[Data records]
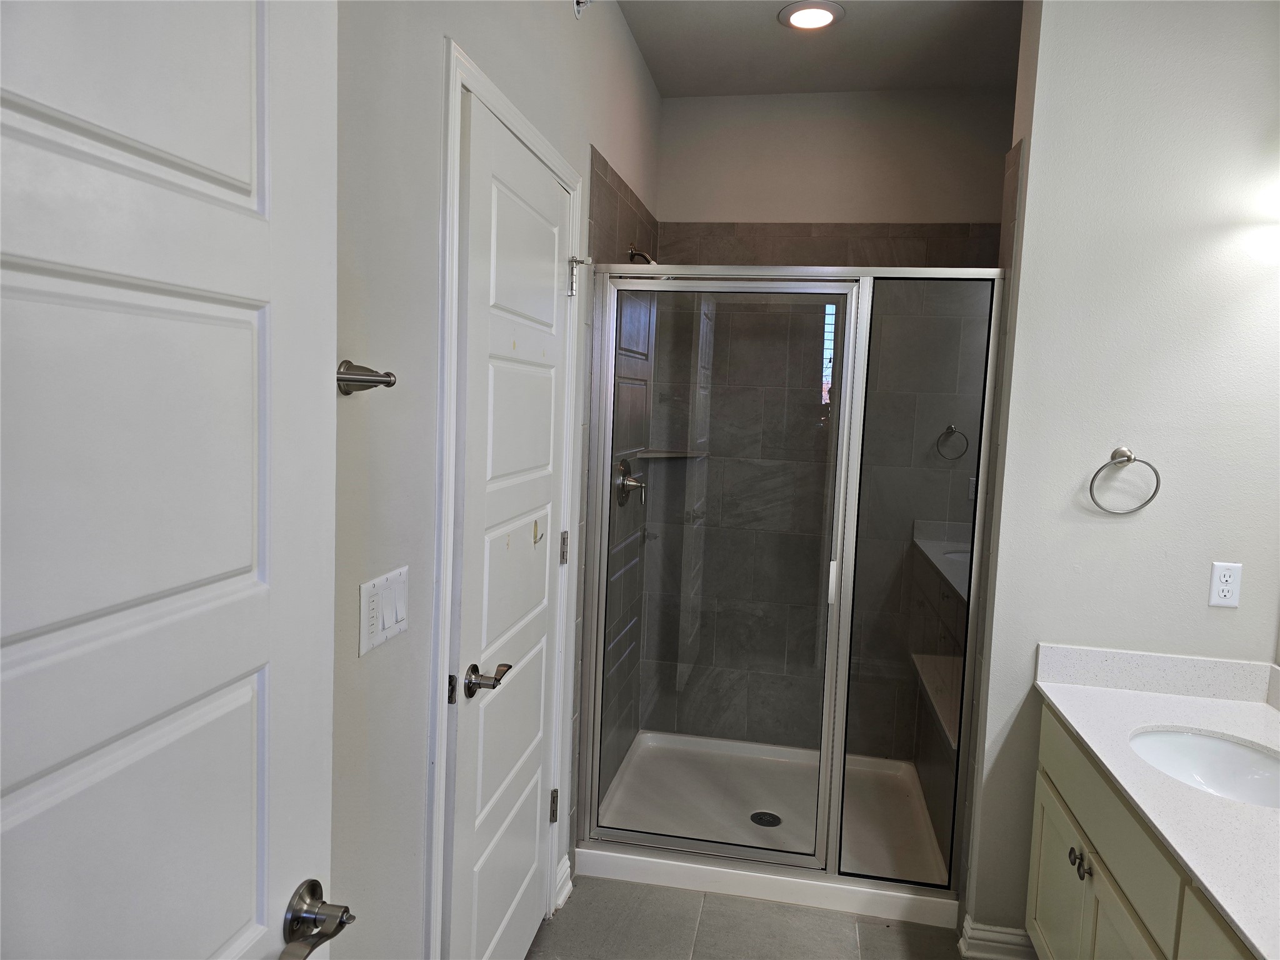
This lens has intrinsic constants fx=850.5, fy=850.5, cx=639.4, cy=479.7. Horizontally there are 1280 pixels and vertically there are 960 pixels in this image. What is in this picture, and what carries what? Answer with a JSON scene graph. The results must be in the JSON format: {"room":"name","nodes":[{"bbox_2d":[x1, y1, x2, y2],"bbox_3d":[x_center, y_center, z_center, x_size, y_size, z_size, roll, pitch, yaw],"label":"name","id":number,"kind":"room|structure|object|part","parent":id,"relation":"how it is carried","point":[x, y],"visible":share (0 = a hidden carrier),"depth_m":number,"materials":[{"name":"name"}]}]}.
{"room":"bathroom","nodes":[
{"label":"bathroom","id":0,"kind":"room"},
{"bbox_2d":[324,1,666,959],"bbox_3d":[-0.373,-0.047,1.817,0.124,2.842,3.971,3,6,11],"label":"left wall","id":1,"kind":"structure","parent":0,"point":[459,28],"depth_m":1.47,"materials":[{"name":"paint"}]},
{"bbox_2d":[0,0,344,959],"bbox_3d":[-0.467,0.398,0.626,0.141,2.097,0.814,3,6,11],"label":"open door","id":2,"kind":"structure","parent":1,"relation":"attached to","point":[237,173],"depth_m":0.75,"materials":[{"name":"white paint"}]},
{"bbox_2d":[336,359,396,395],"bbox_3d":[-0.447,-0.140,1.098,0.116,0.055,0.327,3,6,11],"label":"towel bar","id":3,"kind":"object","parent":1,"relation":"attached to","point":[390,383],"visible":0.59,"depth_m":1.25,"materials":[{"name":"silver metal"}]},
{"bbox_2d":[357,565,408,655],"bbox_3d":[-0.423,0.215,1.423,0.013,0.115,0.168,3,6,11],"label":"light switch","id":4,"kind":"object","parent":1,"relation":"attached to","point":[374,598],"visible":0.98,"depth_m":1.41,"materials":[{"name":"white plastic"}]},
{"bbox_2d":[427,38,586,959],"bbox_3d":[-0.347,0.248,2.067,0.139,2.176,0.911,3,6,11],"label":"door frame","id":5,"kind":"structure","parent":1,"relation":"attached to","point":[451,140],"depth_m":1.67,"materials":[{"name":"white paint"}]},
{"bbox_2d":[446,89,572,959],"bbox_3d":[-0.275,0.276,2.092,0.094,2.085,0.773,3,6,11],"label":"closet door","id":6,"kind":"structure","parent":5,"relation":"in","point":[539,743],"depth_m":1.98,"materials":[{"name":"white paint"}]},
{"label":"hinge","id":7,"kind":"part","parent":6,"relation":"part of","materials":[{"name":"metal"}]},
{"bbox_3d":[-0.328,0.425,1.816,0.091,0.061,0.136,3,6,11],"label":"lever handle","id":8,"kind":"part","parent":6,"relation":"part of","materials":[{"name":"silver metal"}]},
{"bbox_3d":[-0.254,0.957,2.486,0.022,0.093,0.018,3,6,11],"label":"hinge","id":9,"kind":"part","parent":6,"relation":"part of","materials":[{"name":"silver metal"}]},
{"bbox_3d":[-0.220,0.201,2.440,0.020,0.090,0.017,3,6,11],"label":"hinge","id":10,"kind":"part","parent":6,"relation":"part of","materials":[{"name":"silver metal"}]},
{"bbox_2d":[553,854,573,909],"bbox_3d":[-0.238,1.222,2.560,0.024,0.112,0.145,3,6,11],"label":"baseboard","id":11,"kind":"structure","parent":1,"relation":"attached to","point":[568,864],"depth_m":2.57,"materials":[{"name":"white paint"}]},
{"bbox_2d":[572,0,591,17],"bbox_3d":[-0.148,-1.301,2.295,0.066,0.091,0.062,3,6,11],"label":"sprinkler head","id":12,"kind":"object","parent":1,"relation":"attached to","point":[579,1],"visible":0.98,"depth_m":2.30},
{"bbox_2d":[615,458,646,506],"bbox_3d":[-0.019,0.010,3.185,0.088,0.183,0.176,3,6,11],"label":"shower valve","id":13,"kind":"object","parent":1,"relation":"attached to","point":[624,493],"visible":0.83,"depth_m":3.17,"materials":[{"name":"silver metal"}]},
{"bbox_2d":[627,244,657,265],"bbox_3d":[0.027,-0.812,3.157,0.147,0.144,0.106,3,6,11],"label":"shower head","id":14,"kind":"object","parent":1,"relation":"attached to","point":[640,254],"visible":0.62,"depth_m":3.13},
{"bbox_2d":[531,875,966,959],"bbox_3d":[0.414,1.472,1.328,2.142,0.079,4.423,3,6,11],"label":"floor","id":15,"kind":"structure","parent":0,"point":[732,902],"depth_m":2.48,"materials":[{"name":"grey tile"}]},
{"bbox_2d":[584,731,960,928],"bbox_3d":[0.482,1.220,3.130,1.198,0.087,1.023,3,6,11],"label":"shower pan","id":16,"kind":"object","parent":15,"relation":"on","point":[608,854],"visible":0.69,"depth_m":3.06,"materials":[{"name":"white plastic"}]},
{"bbox_2d":[750,810,781,826],"bbox_3d":[0.459,1.237,3.091,0.104,0.007,0.105,3,6,11],"label":"shower drain","id":17,"kind":"object","parent":16,"relation":"in","point":[769,821],"visible":0.9,"depth_m":3.09,"materials":[{"name":"black metal"}]},
{"bbox_2d":[577,262,1007,901],"bbox_3d":[0.426,0.287,2.612,1.234,1.805,0.074,3,6,11],"label":"shower enclosure","id":18,"kind":"object","parent":16,"relation":"on","point":[830,692],"visible":0.95,"depth_m":2.60,"materials":[{"name":"clear glass"}]},
{"bbox_3d":[0.611,0.325,2.717,0.025,0.117,0.036,3,6,11],"label":"door handle","id":19,"kind":"part","parent":18,"relation":"part of","materials":[{"name":"white metal"}]},
{"bbox_2d":[1021,708,1260,959],"bbox_3d":[1.133,1.046,1.460,0.554,0.793,1.553,3,6,11],"label":"vanity cabinet","id":20,"kind":"object","parent":15,"relation":"on","point":[1095,842],"visible":0.68,"depth_m":1.80,"materials":[{"name":"paint"}]},
{"bbox_3d":[1.084,1.142,2.245,0.032,0.488,0.352,3,6,11],"label":"cabinet door","id":21,"kind":"part","parent":20,"relation":"part of","materials":[{"name":"beige paint"}]},
{"bbox_3d":[1.025,0.891,1.996,0.037,0.048,0.051,3,6,11],"label":"knobs","id":22,"kind":"part","parent":20,"relation":"part of","materials":[{"name":"metal"}]},
{"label":"cabinet door","id":23,"kind":"part","parent":20,"relation":"part of","materials":[{"name":"beige paint"}]},
{"bbox_2d":[1031,650,1279,959],"bbox_3d":[1.173,0.538,1.529,0.584,0.113,1.282,3,6,11],"label":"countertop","id":24,"kind":"structure","parent":20,"relation":"on","point":[1194,703],"depth_m":1.69,"materials":[{"name":"white stone"}]},
{"bbox_2d":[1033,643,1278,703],"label":"backsplash","id":25,"kind":"structure","parent":24,"relation":"on","point":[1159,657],"depth_m":2.23,"materials":[{"name":"white stone"}]},
{"bbox_2d":[1128,727,1279,808],"bbox_3d":[1.262,0.693,1.854,0.395,0.141,0.421,3,6,11],"label":"sink","id":26,"kind":"object","parent":24,"relation":"in","point":[1228,749],"visible":0.64,"depth_m":1.99,"materials":[{"name":"white ceramic"}]},
{"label":"cabinet door","id":27,"kind":"part","parent":20,"relation":"part of","materials":[{"name":"beige paint"}]},
{"bbox_2d":[616,0,1023,97],"bbox_3d":[0.618,-1.419,1.384,2.178,0.104,4.412,3,6,11],"label":"ceiling","id":28,"kind":"structure","parent":0,"point":[762,30],"depth_m":2.98,"materials":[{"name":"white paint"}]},
{"bbox_2d":[778,0,843,29],"bbox_3d":[0.552,-1.498,2.748,0.207,0.015,0.206,3,6,11],"label":"recessed light","id":29,"kind":"object","parent":28,"relation":"in","point":[796,20],"visible":0.99,"depth_m":2.73,"materials":[{"name":"white"}]},
{"bbox_2d":[646,86,1011,755],"bbox_3d":[0.846,-0.167,3.572,1.558,2.776,0.131,3,6,11],"label":"back wall","id":30,"kind":"structure","parent":0,"point":[677,103],"depth_m":3.46,"materials":[{"name":"tile"}]},
{"bbox_2d":[639,448,708,458],"bbox_3d":[0.137,-0.102,3.487,0.250,0.025,0.233,3,6,11],"label":"corner shelf","id":31,"kind":"object","parent":30,"relation":"attached to","point":[669,455],"visible":0.78,"depth_m":3.46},
{"bbox_2d":[958,0,1279,955],"bbox_3d":[1.381,-0.006,2.256,0.766,2.764,0.143,3,6,11],"label":"right wall","id":32,"kind":"structure","parent":0,"point":[1106,534],"depth_m":2.19,"materials":[{"name":"white paint"}]},
{"bbox_2d":[957,913,1037,959],"bbox_3d":[1.040,1.300,2.365,0.275,0.107,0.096,3,6,11],"label":"baseboard","id":33,"kind":"structure","parent":32,"relation":"attached to","point":[1005,937],"depth_m":2.35,"materials":[{"name":"white paint"}]},
{"bbox_2d":[1088,446,1161,513],"bbox_3d":[1.241,0.002,2.190,0.164,0.171,0.061,3,6,11],"label":"towel ring","id":34,"kind":"object","parent":32,"relation":"attached to","point":[1151,499],"visible":0.98,"depth_m":2.17,"materials":[{"name":"silver metal"}]},
{"bbox_2d":[1207,561,1242,607],"bbox_3d":[1.491,0.266,2.165,0.071,0.114,0.008,3,6,11],"label":"electrical outlet","id":35,"kind":"object","parent":32,"relation":"attached to","point":[1215,600],"visible":0.99,"depth_m":2.16,"materials":[{"name":"white plastic"}]}
]}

→ **WORK REQUIRED**:
Of the lines in the data, report each one containing the string "cabinet".

→ **EXERCISE OUTPUT**:
{"bbox_2d":[1021,708,1260,959],"bbox_3d":[1.133,1.046,1.460,0.554,0.793,1.553,3,6,11],"label":"vanity cabinet","id":20,"kind":"object","parent":15,"relation":"on","point":[1095,842],"visible":0.68,"depth_m":1.80,"materials":[{"name":"paint"}]},
{"bbox_3d":[1.084,1.142,2.245,0.032,0.488,0.352,3,6,11],"label":"cabinet door","id":21,"kind":"part","parent":20,"relation":"part of","materials":[{"name":"beige paint"}]},
{"label":"cabinet door","id":23,"kind":"part","parent":20,"relation":"part of","materials":[{"name":"beige paint"}]},
{"label":"cabinet door","id":27,"kind":"part","parent":20,"relation":"part of","materials":[{"name":"beige paint"}]},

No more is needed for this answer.